Restless also has a rich history in the creation of dance films, working with local film company Closer Productions, while the quality of its work has been recognised with Helpmann Award nominations, Ruby awards, and an Adelaide Critics Circle Group Award. Ryan herself was inducted into the South Australian Woman’s Honour Roll in 2015, while in 2020 she received the Australia Council Award for Dance.
Despite this acclaim and the high quality of the work Restless creates, the company lost its four-year Australia Council funding in 2020, alongside other landmark companies including La Mama, Barking Gecko and Tracks Dance Company.
‘Roz Hervey, my creative producer and I, we joke that we grieved for about two days afterwards but then we went in fighting, basically. It was quite extraordinary the support that we received, not only locally, but nationally and internationally,’ said Ryan.

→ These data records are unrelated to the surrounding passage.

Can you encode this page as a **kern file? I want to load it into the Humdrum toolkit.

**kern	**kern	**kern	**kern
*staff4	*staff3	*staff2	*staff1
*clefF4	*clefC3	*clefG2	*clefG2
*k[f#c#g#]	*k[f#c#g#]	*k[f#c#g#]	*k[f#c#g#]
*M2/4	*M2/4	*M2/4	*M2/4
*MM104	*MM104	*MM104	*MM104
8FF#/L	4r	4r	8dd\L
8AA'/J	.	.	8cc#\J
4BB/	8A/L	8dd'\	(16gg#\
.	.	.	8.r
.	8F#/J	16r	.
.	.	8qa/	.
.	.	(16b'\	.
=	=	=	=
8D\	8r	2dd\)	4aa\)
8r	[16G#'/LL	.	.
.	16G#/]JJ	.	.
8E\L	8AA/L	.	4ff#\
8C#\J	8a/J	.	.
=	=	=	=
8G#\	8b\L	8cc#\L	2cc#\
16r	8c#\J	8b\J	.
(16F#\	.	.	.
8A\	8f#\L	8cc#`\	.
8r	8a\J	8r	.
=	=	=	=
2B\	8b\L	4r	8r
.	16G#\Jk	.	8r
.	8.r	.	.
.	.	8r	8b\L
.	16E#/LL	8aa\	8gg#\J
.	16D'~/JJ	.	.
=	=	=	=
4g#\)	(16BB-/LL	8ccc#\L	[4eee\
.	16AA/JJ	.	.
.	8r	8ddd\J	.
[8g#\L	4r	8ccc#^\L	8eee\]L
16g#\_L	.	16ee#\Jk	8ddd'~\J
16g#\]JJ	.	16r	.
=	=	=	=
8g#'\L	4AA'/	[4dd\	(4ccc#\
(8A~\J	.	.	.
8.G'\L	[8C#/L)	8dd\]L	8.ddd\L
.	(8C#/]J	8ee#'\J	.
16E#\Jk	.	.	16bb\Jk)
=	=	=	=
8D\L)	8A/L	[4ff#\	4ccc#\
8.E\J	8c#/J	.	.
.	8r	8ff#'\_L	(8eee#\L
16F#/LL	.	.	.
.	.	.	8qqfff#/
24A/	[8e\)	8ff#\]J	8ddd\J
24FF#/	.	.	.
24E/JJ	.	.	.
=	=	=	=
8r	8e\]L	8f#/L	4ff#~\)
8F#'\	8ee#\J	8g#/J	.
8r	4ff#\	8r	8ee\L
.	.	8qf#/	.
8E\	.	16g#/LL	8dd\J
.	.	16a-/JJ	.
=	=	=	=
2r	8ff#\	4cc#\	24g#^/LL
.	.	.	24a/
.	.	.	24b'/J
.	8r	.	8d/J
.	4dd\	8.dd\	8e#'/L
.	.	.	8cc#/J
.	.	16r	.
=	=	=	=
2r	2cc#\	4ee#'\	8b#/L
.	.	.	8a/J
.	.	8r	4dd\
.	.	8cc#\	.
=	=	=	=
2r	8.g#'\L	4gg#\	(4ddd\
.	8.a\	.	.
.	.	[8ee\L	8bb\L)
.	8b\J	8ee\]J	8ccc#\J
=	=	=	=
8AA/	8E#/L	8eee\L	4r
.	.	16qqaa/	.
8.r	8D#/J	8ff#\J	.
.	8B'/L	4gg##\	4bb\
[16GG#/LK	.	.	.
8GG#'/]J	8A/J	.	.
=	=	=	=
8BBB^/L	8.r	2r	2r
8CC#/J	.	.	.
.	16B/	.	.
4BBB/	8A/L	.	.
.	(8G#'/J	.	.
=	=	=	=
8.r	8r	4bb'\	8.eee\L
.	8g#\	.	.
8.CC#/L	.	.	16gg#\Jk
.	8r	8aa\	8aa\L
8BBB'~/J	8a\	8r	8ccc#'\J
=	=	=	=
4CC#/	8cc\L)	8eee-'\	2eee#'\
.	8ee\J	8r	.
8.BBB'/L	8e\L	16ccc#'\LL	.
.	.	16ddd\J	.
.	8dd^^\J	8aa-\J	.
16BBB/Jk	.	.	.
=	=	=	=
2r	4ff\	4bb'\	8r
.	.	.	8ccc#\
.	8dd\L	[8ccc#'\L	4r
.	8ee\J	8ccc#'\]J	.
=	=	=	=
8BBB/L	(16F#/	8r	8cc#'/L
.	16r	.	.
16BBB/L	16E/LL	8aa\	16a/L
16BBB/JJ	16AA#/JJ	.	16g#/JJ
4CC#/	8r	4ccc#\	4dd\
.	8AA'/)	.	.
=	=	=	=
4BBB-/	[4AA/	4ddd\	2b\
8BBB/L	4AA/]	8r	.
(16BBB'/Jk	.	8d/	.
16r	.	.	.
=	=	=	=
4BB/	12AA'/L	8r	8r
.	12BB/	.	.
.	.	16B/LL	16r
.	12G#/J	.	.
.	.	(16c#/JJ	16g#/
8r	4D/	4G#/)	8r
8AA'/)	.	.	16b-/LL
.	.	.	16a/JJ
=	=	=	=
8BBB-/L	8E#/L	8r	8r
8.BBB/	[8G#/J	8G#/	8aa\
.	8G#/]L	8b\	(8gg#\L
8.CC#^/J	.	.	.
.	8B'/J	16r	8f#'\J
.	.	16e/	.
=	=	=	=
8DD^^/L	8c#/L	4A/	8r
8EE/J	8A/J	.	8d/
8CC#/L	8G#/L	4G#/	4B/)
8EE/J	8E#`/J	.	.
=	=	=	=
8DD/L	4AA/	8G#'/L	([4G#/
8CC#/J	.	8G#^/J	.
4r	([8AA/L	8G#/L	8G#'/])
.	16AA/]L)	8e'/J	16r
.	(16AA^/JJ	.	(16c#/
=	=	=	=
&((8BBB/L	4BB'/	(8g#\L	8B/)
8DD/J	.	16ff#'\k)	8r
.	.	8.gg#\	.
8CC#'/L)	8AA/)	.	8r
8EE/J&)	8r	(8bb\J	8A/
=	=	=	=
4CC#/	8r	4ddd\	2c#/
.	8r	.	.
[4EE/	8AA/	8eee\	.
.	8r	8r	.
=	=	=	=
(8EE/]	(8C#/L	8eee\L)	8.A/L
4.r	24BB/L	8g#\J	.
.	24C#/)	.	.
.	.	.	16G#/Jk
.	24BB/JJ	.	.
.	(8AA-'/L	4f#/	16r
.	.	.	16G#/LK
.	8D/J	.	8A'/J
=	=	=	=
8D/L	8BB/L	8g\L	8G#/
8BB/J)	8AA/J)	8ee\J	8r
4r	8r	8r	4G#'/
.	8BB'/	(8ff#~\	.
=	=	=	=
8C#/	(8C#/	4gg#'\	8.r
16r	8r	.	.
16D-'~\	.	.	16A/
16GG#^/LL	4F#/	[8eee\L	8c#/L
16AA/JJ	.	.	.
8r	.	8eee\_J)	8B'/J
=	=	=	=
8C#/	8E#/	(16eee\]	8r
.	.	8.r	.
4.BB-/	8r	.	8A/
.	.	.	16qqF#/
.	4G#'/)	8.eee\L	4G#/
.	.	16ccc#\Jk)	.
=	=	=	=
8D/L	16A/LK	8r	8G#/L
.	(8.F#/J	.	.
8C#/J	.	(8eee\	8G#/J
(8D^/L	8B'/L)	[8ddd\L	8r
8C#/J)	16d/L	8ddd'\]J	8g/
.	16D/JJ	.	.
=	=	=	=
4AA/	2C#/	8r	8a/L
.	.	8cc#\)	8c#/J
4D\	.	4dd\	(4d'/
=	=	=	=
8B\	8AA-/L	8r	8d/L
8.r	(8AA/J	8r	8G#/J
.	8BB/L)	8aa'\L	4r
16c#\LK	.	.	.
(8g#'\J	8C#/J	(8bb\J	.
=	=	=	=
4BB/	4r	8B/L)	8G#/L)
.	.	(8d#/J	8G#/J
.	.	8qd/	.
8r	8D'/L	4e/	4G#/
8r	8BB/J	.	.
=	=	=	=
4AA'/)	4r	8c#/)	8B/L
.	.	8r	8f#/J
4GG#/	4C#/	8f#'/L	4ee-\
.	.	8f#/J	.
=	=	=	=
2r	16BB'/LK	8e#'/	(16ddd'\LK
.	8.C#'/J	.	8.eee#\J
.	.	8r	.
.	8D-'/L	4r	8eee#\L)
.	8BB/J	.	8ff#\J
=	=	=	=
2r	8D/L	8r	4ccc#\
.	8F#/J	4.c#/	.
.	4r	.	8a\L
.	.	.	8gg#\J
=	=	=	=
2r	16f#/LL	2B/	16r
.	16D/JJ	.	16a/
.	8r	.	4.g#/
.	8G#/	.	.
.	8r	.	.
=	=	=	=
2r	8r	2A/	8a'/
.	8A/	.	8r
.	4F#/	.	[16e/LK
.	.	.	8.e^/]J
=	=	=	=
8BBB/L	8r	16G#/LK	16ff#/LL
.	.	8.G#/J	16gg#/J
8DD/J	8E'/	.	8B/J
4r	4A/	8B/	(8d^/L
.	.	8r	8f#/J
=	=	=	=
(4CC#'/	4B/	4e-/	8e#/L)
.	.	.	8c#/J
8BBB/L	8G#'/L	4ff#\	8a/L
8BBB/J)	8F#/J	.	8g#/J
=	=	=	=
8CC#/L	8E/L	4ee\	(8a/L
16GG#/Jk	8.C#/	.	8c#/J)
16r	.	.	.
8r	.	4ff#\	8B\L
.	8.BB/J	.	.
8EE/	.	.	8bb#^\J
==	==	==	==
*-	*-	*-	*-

‘We recently did a matched funding campaign and we were able to raise a significant amount of money, and we were also lucky with RISE funding for the next show for next year. But that still doesn’t cover the actual core funding. We’ve got money for the productions, but we don’t have money for the staff to deliver it. So it’s always a moving feast of how we navigate all of that, but we’re determined to make it, to survive beyond the next couple of years.’
For the moment, the focus is squarely on the company’s 30th anniversary celebrations, to be held at Adelaide venue The Lab on Wednesday 24 November.
An evening of dance theatre, film and live music, the event will feature three works directed by Ryan: live performances of Correlation, Seeing Through Darkness and Exposed, together with a digital display of Restless Dance Theatre’s 30-year history set to a live score performed by Emily Tulloch.
‘It will be a beautiful night and a celebration of the artistry of our dancers,’ Ryan said.